── PROVIDED PASSAGE ──

Christoph and Desmond commented

  > > And now you can all probe after it has been freed and/or the module has
  > > been unloaded. The obviously correct fix is to only hold mtd_table_mutex
  > > for the actually required critical section:
  > > 
  > 
  > Thank you for the correction, Christoph. I hadn't thought of the 
  > scenario where the module is unloaded. I'll be more conscientious in the 
  > future.

at https://lkml.kernel.org/r/YMs3O/ce1567cf-bc94-790c-cfc0-e4e429e1a86a@gmail.com
but the fact that AB-BA deadlock is possible was forgotten. Therefore, I propose
this patch for fixing commit a160c6159d4a0cf8 ("block: add an optional probe callback
to major_names") which started calling the probe function without making sure that
the module will not go away.

>> @@ -676,14 +679,29 @@ void blk_request_module(dev_t devt)
>>  {
>>  	unsigned int major = MAJOR(devt);
>>  	struct blk_major_name **n;
>> +	void (*probe_fn)(dev_t devt);
>>  
>>  	mutex_lock(&major_names_lock);
>>  	for (n = &major_names[major_to_index(major)]; *n; n = &(*n)->next) {
>> -		if ((*n)->major == major && (*n)->probe) {
>> -			(*n)->probe(devt);
>> -			mutex_unlock(&major_names_lock);
>> -			return;
>> -		}
>> +		if ((*n)->major != major || !(*n)->probe)
>> +			continue;
>> +		if (!try_module_get((*n)->owner))
>> +			break;
> 
> So you just fail?  Are you sure that is ok?

After "break;", the control reaches request_module() (which waits for module
unloading to complete and then tries to load that module again).

I think failing open() for once due to racing with module unloading is acceptable
(as long as there is no leak/deadlock/oops etc.), but do we want to immediately
retry this loop after returning from request_module() ?

Also, to make sure that the __init function for module foo and the probe
function for module foo are serialized, should we also verify that
(*n)->owner && (*n)->owner->state == MODULE_STATE_LIVE (which indicates that
the __init function for that module has completed) because module_is_live()
 from try_module_get() is rather weak?

───

PROBLEM TO WORK ON >> Reproduce the portion of the block layer patch discussion between "I think failing" and "from request_module() ?", inclusive, with no changes. The entries that follow have no connection to the mailing list excerpt on the block layer patch.

── ENTRIES SHOWN ──

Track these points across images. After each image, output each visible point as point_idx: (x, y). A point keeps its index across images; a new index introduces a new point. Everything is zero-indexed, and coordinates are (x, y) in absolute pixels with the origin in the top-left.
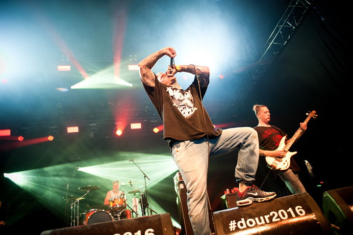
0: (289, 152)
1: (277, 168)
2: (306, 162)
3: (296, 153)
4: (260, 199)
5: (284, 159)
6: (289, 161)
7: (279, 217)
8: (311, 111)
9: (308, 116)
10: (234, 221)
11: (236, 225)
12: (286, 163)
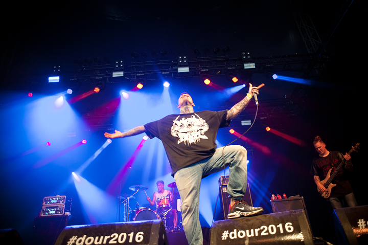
3: (335, 185)
4: (246, 213)
7: (267, 231)
10: (228, 231)
11: (228, 235)
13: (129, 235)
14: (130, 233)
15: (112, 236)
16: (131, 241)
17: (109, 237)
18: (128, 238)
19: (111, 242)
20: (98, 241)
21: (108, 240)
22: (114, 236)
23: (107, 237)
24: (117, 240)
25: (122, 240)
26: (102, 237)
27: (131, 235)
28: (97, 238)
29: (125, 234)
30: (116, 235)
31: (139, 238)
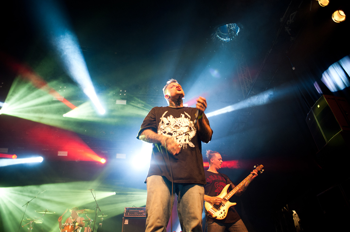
0: (228, 202)
1: (214, 216)
2: (294, 212)
3: (235, 204)
5: (222, 208)
6: (226, 211)
8: (260, 165)
9: (255, 168)
12: (223, 213)
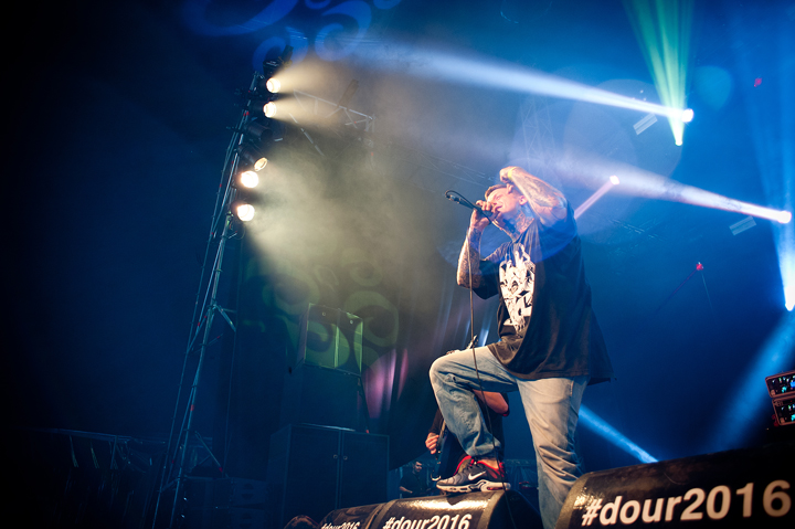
13: (739, 492)
14: (743, 486)
15: (688, 496)
16: (747, 511)
17: (678, 500)
18: (737, 501)
19: (687, 515)
20: (652, 512)
21: (679, 509)
22: (694, 498)
23: (672, 502)
24: (702, 508)
25: (718, 507)
26: (660, 502)
27: (747, 491)
28: (648, 503)
29: (725, 490)
30: (699, 492)
31: (777, 504)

───

ANSWER >>
I think failing open() for once due to racing with module unloading is acceptable
(as long as there is no leak/deadlock/oops etc.), but do we want to immediately
retry this loop after returning from request_module() ?